● Selected excerpt

────

Reid claimed her maiden victory at the Turkish Airlines Ladies Open a year ago, but her consistency since turning professional has been phenomenal.
She has finished second seven times since turning her rookie season in 2008 and has posted three top-five finishes this season, as well as tying for second at the European Nations Cup as a team with Laura Davies.
Setting out in cooler, overcast conditions after several showers earlier in the day, Reid picked up her first birdie at the short fourth, after hitting a 6-iron to 12 feet. She dropped a stroke at the par-five sixth after her tee shot went right and her second rebounded backwards from the trees.
She bounced back with birdies at the seventh and the eighth holes to get two strokes behind Aitchison’s lead at halfway.
On the back nine, she played solid golf through the toughest holes and moved one clear of the field with a great birdie on 15.

────

● Dataset

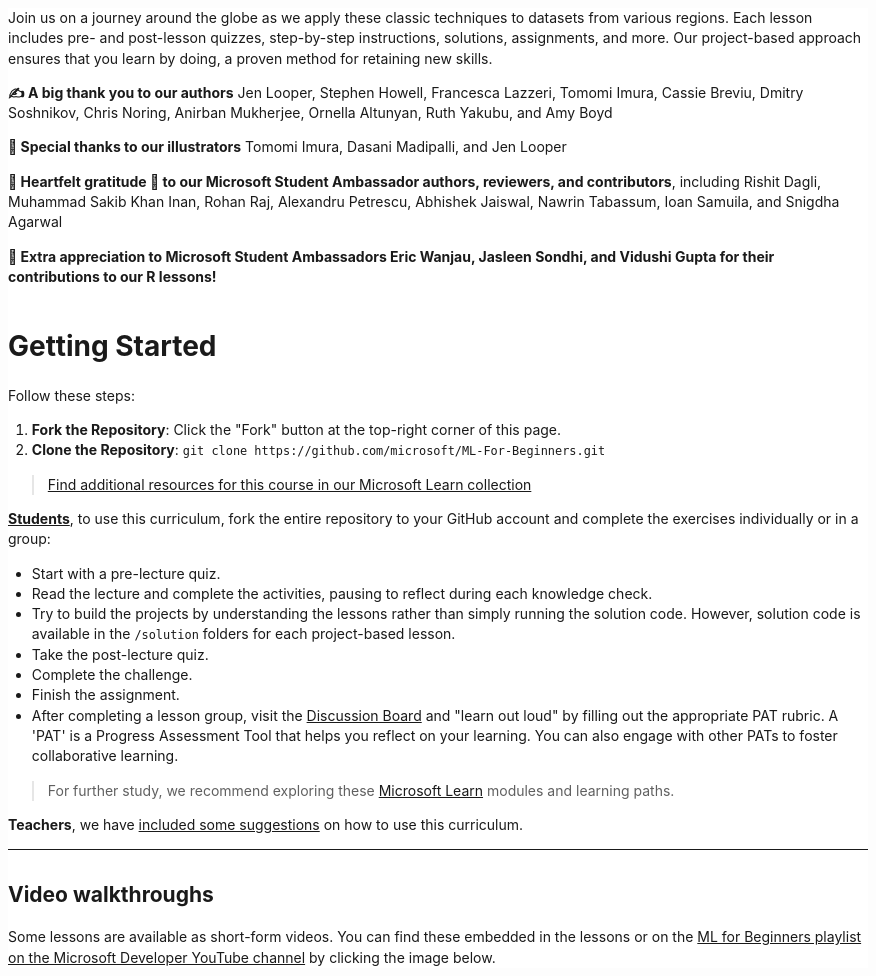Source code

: Join us on a journey around the globe as we apply these classic techniques to datasets from various regions. Each lesson includes pre- and post-lesson quizzes, step-by-step instructions, solutions, assignments, and more. Our project-based approach ensures that you learn by doing, a proven method for retaining new skills.  

**✍️ A big thank you to our authors** Jen Looper, Stephen Howell, Francesca Lazzeri, Tomomi Imura, Cassie Breviu, Dmitry Soshnikov, Chris Noring, Anirban Mukherjee, Ornella Altunyan, Ruth Yakubu, and Amy Boyd  

**🎨 Special thanks to our illustrators** Tomomi Imura, Dasani Madipalli, and Jen Looper  

**🙏 Heartfelt gratitude 🙏 to our Microsoft Student Ambassador authors, reviewers, and contributors**, including Rishit Dagli, Muhammad Sakib Khan Inan, Rohan Raj, Alexandru Petrescu, Abhishek Jaiswal, Nawrin Tabassum, Ioan Samuila, and Snigdha Agarwal  

**🤩 Extra appreciation to Microsoft Student Ambassadors Eric Wanjau, Jasleen Sondhi, and Vidushi Gupta for their contributions to our R lessons!**  

# Getting Started

Follow these steps:  
1. **Fork the Repository**: Click the "Fork" button at the top-right corner of this page.  
2. **Clone the Repository**:   `git clone https://github.com/microsoft/ML-For-Beginners.git`  

> [Find additional resources for this course in our Microsoft Learn collection](https://learn.microsoft.com/en-us/collections/qrqzamz1nn2wx3?WT.mc_id=academic-77952-bethanycheum)  

**[Students](https://aka.ms/student-page)**, to use this curriculum, fork the entire repository to your GitHub account and complete the exercises individually or in a group:  

- Start with a pre-lecture quiz.  
- Read the lecture and complete the activities, pausing to reflect during each knowledge check.  
- Try to build the projects by understanding the lessons rather than simply running the solution code. However, solution code is available in the `/solution` folders for each project-based lesson.  
- Take the post-lecture quiz.  
- Complete the challenge.  
- Finish the assignment.  
- After completing a lesson group, visit the [Discussion Board](https://github.com/microsoft/ML-For-Beginners/discussions) and "learn out loud" by filling out the appropriate PAT rubric. A 'PAT' is a Progress Assessment Tool that helps you reflect on your learning. You can also engage with other PATs to foster collaborative learning.  

> For further study, we recommend exploring these [Microsoft Learn](https://docs.microsoft.com/en-us/users/jenlooper-2911/collections/k7o7tg1gp306q4?WT.mc_id=academic-77952-leestott) modules and learning paths.  

**Teachers**, we have [included some suggestions](for-teachers.md) on how to use this curriculum.  

---

## Video walkthroughs

Some lessons are available as short-form videos. You can find these embedded in the lessons or on the [ML for Beginners playlist on the Microsoft Developer YouTube channel](https://aka.ms/ml-beginners-videos) by clicking the image below.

────

● Task 1
According to the golf report, at which tournament did Reid win for the first time?
● Task 2
Name every hole at which Reid made a birdie, according to the golf report.
● Task 3
Print everything in the golf report from "She bounced back" down to "birdie on 15.".

● Expected output 1
The Turkish Airlines Ladies Open.

● Expected output 2
The fourth, the seventh, the eighth and the 15th.

● Expected output 3
She bounced back with birdies at the seventh and the eighth holes to get two strokes behind Aitchison’s lead at halfway.
On the back nine, she played solid golf through the toughest holes and moved one clear of the field with a great birdie on 15.